Sampling-based debug logs. Log full request/response bodies for 1% of traffic. When a bug is reported with a request ID, there’s a 1-in-100 chance you already captured it. For rare bugs, increase the sample rate temporarily on the specific route.
Canary cohorts. Roll out the new version to 1% of traffic; compare error rates, latency histograms, and specific event counts between old and new cohorts. Catches regressions that show up only under real load.
On-call-driven instrumentation. After every incident, the action item list includes “what log / metric / alert would have let us find this in 2 minutes instead of 20?” Ship that. Over time, your observability converges on real needs, not speculation.
Anti-patterns that make debugging harder
A short list of habits to avoid:
- Catching Exception and logging a generic message. Real stack trace lost forever. Let it propagate to a boundary that handles it meaningfully.
- Log, then throw, then log again. Same error appears three times at different stack depths. Either log at the boundary or rethrow without logging.
- Logging format strings with string concatenation.
log.info("user " + id + " did X")builds the string even when the log level is disabled. Use parameterized:log.info("user {} did X", id). - Ad-hoc println / System.err. Bypasses the logging framework, doesn’t carry context, doesn’t get shipped to the aggregator.
- Logging in tight loops. One line per row on a 1-million-row batch. Aggregate: log start, log every Nth row or every N seconds, log end.
- Sensitive data “just for this PR.” Gets merged, gets shipped, surfaces in an audit. Redact at the source, not after the fact.
Making debugging faster across the team
The tech is only half. The other half is team practices:
- Every incident produces a logging/observability action item. What log line would have made this 10× faster? Add it.
- Runbooks include debugging steps, not just recovery. “How to tell if it’s DB vs upstream”, “how to get a thread dump”, “where logs for service X live”. Checked-in markdown.
- Everyone can run the tools. If only one engineer knows how to take a heap dump, you have one engineer, not a team, for that kind of incident.
- Post-incident reviews are blameless but specific. “We didn’t see it” → specific fix. “We saw it too late” → specific alert. “We couldn’t find the cause” → specific instrumentation.
Checklist: is your logging & debugging setup production-grade?
- All logs are JSON, one event per line
-
trace_idandspan_idpresent on every log line - MDC used for request-scoped context (request_id, customer_id)
- Log levels follow intent (ERROR = actionable, WARN = unexpected-but-handled)
- No secrets, no raw PII, no full bodies in logs (redactor verified)
- Access logging at one boundary, not per layer
- Exception logging at handling boundary, with full cause chain
- OpenTelemetry auto-instrumentation on HTTP, JDBC, Kafka
- Grafana / Kibana filters easily by trace_id across services
- JFR running continuously with rolling window
- Heap dump on OOM enabled (
-XX:+HeapDumpOnOutOfMemoryError) - Dynamic log-level control via config (no redeploy to debug)

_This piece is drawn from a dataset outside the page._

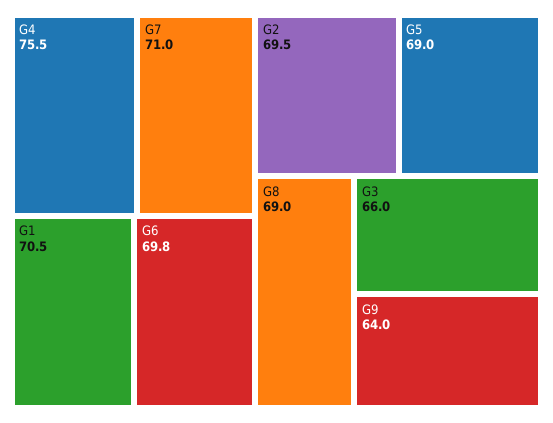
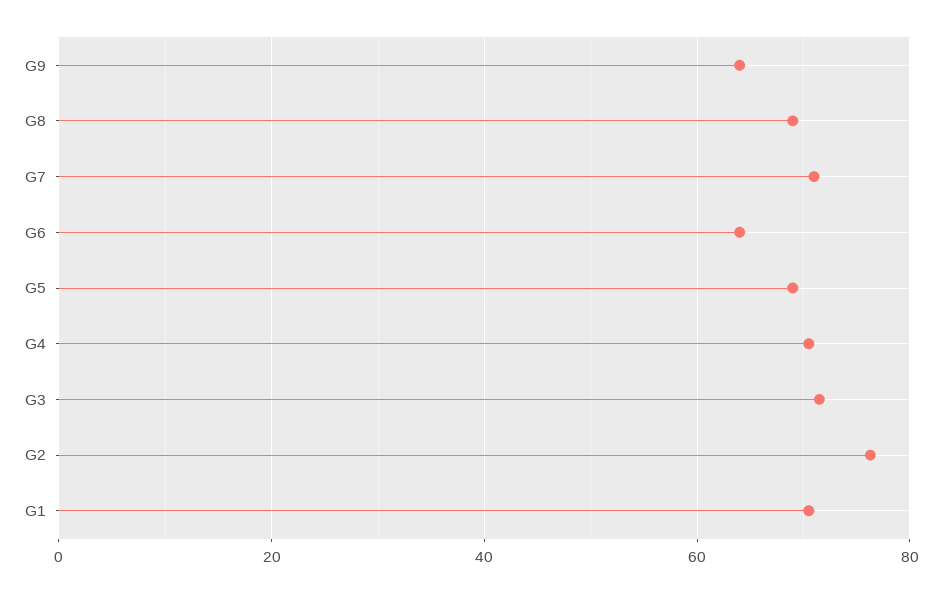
G4: 75.5 -> 70
G6: 69.8 -> 64
G2: 69.5 -> 76
G3: 66 -> 72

- Sampling-based body capture for hard-to-reproduce bugs
- Runbook per service with debugging steps, not just recovery
- Every incident produces a concrete observability action item
Closing thought
The teams that debug production fastest aren’t the ones with the most logs. They’re the ones whose logs answer the questions investigators actually ask. Every log line has an implicit promise: “when something goes wrong, I will help.” Most log lines in most codebases break that promise. The discipline of logging — what to include, what to omit, where to put it, how to structure it — isn’t glamorous, but it compounds. The system you build now determines how long your 3 AM incidents take a year from now.